Davina’s whisper was furious. But then, she was the man’s wife. Ailis had seen the ruthless part of him before. He was first the chieftain of the clan. She’d thought on this the entire ride home today.
There were surely others who wouldn’t want Lachlan and Ailis to be together, in addition to her father. Lachlan’s father wouldn’t be happy, but he would never cause his son’s death. Nay, the most likely one behind it was Finnan MacKinnon.
“He wouldna want me married to his enemy’s son. He wouldna allow me the choice. . . .”
“If he had Lachlan killed, why would he. . . .” Davina clamped her lips closed before she finished. “If yer father wanted him dead, then why. . . .”
Davina shook her head several times before letting out a shriek and stamping her feet. Ailis couldn’t ever remember seeing this kind of display and loss of control in her friend.

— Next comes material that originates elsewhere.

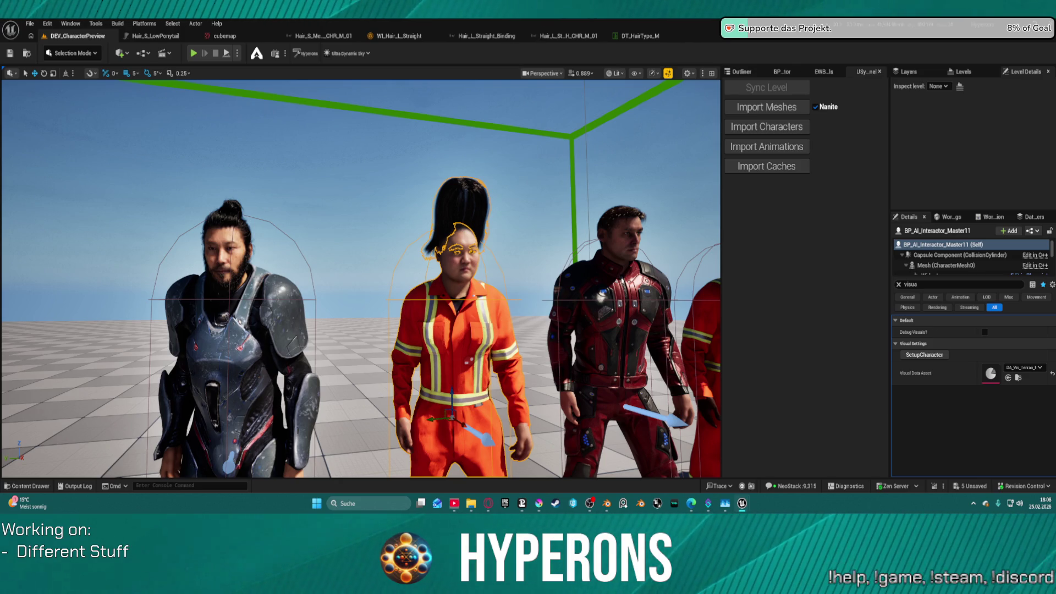
# - Save the level and re-roll the orange- and red-suited characters' hairstyles with SetupCharacter
pyautogui.press('ctrl+s')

A terrible feeling crept over Ailis. Her stomach gripped at the tension growing within.
She closed her eyes and many images raced through her thoughts. Lachlan laughing and taking hold of her shoulders. Then the image changed and Iain was in his place. Lachlan murmuring as he touched her and brought her to completion. Then it was Iain’s touch last night.
Lachlan. Iain.
Iain.
Oh, God in Heaven, Iain was Lachlan!
“How?” she screamed at Davina. “How could he have survived? I saw it burn, Davina. I saw it burn!”

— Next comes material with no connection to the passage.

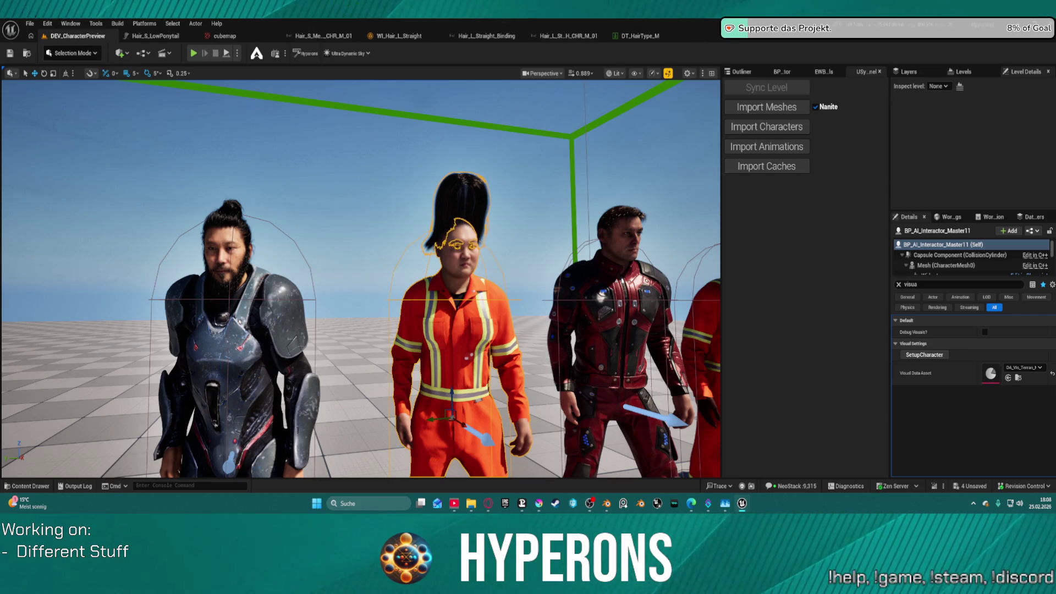
pyautogui.click(924, 355)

Ailis held out her hands, sliding back her sleeves to reveal the burns she’d suffered. They were only superficial compared to what he’d suffered. Large areas of his skin had melted and reformed. She’d felt them. His back and legs. His head and neck. His face and jaw. And he’d survived?
Aye, he had lived through it.
“He is alive?” She grabbed Davina and shook her. “How long have ye kenned? Does Father know?”
Then the worst thought struck her. Did Iain know who he was? Had he known when they had. . . ? Had he known when he’d left?
“Did he ken that he was. . . is Lachlan MacLean?”
“Nay, I dinna think so,” Davina said, easing out of Ailis’ grasp. “Yer father suspected his identity and spoke with me. He asked many questions about ye and the possibility. Lis, I dinna tell him about ye.”
Lachlan was alive. Alive and gone from here without knowing the truth.
“I must go. I must find him and tell him. Where could he have gone?”
Now it was Davina’s turn to grab hold of her and bring her to a stop.
“Look at me, Lis!” she said, whil
e shaking her. “Think a moment. If yer father planned that fire, why would he allow him to live even now with the knowledge he has? If Finnan had no part, as I believe, how safe will Lachlan be if he reveals himself? Ailis, he only remains safe if that person believes him dead.”
Ailis wanted to challenge her words, but they made sense. No matter that Lachlan was alive! How could she not find him? How could she let him go?
“He has no memory of who he is, Lis. He doesna ken his allies from his enemies. Or his kith and kin. If he looked on ye, kissed ye and loved ye, and dinna remember ye, what chance will he have if he faces the person responsible for his condition without kenning them?”
Lachlan told her that he’d seen her in his dreams or memories, but he had never remembered her or that they were together. He’d walked out of her life without knowing the truth. But what would happen if she told him about himself? Or about them? If he didn’t remember, would he still love her?
Would the promises they’d made still bind them if he didn’t remember making them?
“Ye are betrothed to another man now.”
Ailis turned to face her stepmother. Surely, if Lachlan lived, she couldn’t marry another man. Her father wouldn’t force her to this, would he? One glance at Davina’s expression gave her the truth. He would.
Worse, if she confirmed his identity, her father could have him killed and no one would miss the stranger. He would rid himself of an enemy in one move.
“I need to find him. If he truly doesna remember me, I will let him go and not tell him.”
She rushed to the door but stopped with her hand on the latch. Ailis had heard the selfishness in her words. After what he’d suffered and lost, how could she think only of her pain and loss in this situation? If he didn’t remember her, it didn’t add to the burden he carried. It only hurt her.